The court said that PCPNDT Act is a social welfare legislation, which was conceived in light of the skewed sex­-ratio of India and to avoid the consequences of the same. In this context, the bench observed:

"The mischief sought to be remedied is grave and the effort is being made to meet the challenge to prevent the birth of the girl child. Whether Society should give preference to male child is a matter of grave concern. The same is violative of Article 39A and ignores the mandate of Article 51A(e) which casts a duty on citizens to renounce practices derogatory to the dignity of women."

The court also observed that skewed sex-ratio is likely to lead to greater incidences of violence against women and increase in practices of trafficking, 'bride-buying' etc. The rigorous implementation of the Act is an edifice on which rests the task of saving the girl child, the court said.
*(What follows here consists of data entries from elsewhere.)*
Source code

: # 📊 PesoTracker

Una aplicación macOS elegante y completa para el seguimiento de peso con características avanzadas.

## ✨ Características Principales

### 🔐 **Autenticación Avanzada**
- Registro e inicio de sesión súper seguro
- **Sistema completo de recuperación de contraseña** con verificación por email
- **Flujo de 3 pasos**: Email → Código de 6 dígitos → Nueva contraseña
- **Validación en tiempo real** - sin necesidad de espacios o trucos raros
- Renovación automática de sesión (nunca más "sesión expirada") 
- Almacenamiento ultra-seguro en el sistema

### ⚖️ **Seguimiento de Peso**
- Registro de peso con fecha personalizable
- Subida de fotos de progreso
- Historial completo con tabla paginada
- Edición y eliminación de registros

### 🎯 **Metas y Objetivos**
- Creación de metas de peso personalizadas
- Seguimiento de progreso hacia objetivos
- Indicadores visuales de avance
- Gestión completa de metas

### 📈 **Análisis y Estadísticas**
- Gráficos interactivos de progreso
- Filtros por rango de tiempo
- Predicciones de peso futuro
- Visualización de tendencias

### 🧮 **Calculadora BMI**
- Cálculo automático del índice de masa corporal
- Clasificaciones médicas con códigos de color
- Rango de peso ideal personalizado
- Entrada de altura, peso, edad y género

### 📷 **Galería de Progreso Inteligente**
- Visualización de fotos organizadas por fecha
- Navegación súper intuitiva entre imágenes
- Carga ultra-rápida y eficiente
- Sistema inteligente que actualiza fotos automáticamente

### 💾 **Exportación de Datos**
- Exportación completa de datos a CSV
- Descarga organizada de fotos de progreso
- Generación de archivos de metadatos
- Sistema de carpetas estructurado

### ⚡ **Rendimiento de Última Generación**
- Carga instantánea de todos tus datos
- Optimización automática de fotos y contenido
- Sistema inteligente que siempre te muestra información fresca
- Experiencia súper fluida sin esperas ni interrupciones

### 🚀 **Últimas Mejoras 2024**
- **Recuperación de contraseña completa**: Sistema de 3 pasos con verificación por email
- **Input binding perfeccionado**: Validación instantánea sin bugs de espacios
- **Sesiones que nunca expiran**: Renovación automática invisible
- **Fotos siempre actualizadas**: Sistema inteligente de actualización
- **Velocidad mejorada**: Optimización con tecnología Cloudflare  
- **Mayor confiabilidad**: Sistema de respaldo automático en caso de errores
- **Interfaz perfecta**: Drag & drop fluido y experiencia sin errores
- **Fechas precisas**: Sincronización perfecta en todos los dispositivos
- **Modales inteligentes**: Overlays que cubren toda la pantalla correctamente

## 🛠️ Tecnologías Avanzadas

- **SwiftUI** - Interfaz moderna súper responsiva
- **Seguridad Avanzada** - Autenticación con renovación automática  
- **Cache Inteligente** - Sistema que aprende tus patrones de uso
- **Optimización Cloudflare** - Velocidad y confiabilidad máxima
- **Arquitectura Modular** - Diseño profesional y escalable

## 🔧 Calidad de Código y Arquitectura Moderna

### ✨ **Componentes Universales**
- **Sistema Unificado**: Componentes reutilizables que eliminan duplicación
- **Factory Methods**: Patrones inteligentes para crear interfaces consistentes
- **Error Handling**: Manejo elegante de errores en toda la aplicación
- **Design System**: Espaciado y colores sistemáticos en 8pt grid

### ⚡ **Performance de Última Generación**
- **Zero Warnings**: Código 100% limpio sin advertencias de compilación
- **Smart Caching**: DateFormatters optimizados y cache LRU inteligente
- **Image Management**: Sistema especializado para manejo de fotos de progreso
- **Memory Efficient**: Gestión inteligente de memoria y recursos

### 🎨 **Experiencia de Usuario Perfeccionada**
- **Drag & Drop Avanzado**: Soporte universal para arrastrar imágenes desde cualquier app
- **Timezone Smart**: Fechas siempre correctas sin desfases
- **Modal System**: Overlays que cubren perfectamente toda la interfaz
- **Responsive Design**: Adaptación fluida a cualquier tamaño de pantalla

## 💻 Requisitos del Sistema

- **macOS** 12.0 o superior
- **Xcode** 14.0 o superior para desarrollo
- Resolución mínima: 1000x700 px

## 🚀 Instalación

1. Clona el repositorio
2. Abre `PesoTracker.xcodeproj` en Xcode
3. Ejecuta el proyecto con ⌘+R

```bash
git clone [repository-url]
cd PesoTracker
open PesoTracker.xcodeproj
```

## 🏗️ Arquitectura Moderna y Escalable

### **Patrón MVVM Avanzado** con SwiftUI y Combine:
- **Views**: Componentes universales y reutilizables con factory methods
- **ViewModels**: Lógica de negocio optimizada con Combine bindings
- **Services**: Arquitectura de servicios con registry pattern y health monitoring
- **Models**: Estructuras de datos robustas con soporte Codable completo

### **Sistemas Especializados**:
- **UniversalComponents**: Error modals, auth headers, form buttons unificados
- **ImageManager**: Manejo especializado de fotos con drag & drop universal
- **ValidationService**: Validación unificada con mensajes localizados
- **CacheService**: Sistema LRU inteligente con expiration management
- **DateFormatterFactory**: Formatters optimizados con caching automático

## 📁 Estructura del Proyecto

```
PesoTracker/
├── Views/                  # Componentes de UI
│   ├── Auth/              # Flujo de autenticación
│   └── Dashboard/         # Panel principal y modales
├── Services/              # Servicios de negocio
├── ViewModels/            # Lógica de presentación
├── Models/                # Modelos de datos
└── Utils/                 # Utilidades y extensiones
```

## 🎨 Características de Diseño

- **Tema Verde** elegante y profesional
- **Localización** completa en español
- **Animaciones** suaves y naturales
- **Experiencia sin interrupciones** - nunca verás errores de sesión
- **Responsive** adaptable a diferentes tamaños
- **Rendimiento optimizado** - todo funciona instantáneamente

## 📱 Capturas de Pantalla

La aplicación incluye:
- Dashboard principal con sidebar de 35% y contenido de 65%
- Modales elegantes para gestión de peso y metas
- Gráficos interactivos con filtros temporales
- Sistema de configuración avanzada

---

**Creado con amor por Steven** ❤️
Reversed Burden Of Proof In Gender Justice Legislation

Another important observation made by the bench in this judgment is that there can be a legislative provision for imposing burden of proof in reverse order relating to gender justice. The bench cited examples of such reversed burden of proof in some statutes. It mentioned Sections 29 and 30 of the Protection of Children from Sexual Offences (POCSO) Act and also Sections 113­A, 113­B and 114A of the Indian Evidence Act

"These provisions are a clear indication of the seriousness with which crimes against women and children have been viewed by the Legislature. It is also evident from these provisions that due to the pervasive nature of these crimes, the Legislature has deemed it fit to employ a reversed burden of proof in these cases. The presumption in the proviso to Section 4(3) of the Act has to be viewed in this light."

The Proviso to Section 4(3) was challenged on the ground that it imposes reversed burden of proof. The said proviso makes it mandatory that person conducting ultrasonography on a pregnant woman shall keep complete record as may be prescribed and any deficiency or inaccuracy found therein shall amount to contravention of the provisions of Section 5 or Section 6 unless contrary is proved by the person conducting such ultrasonography.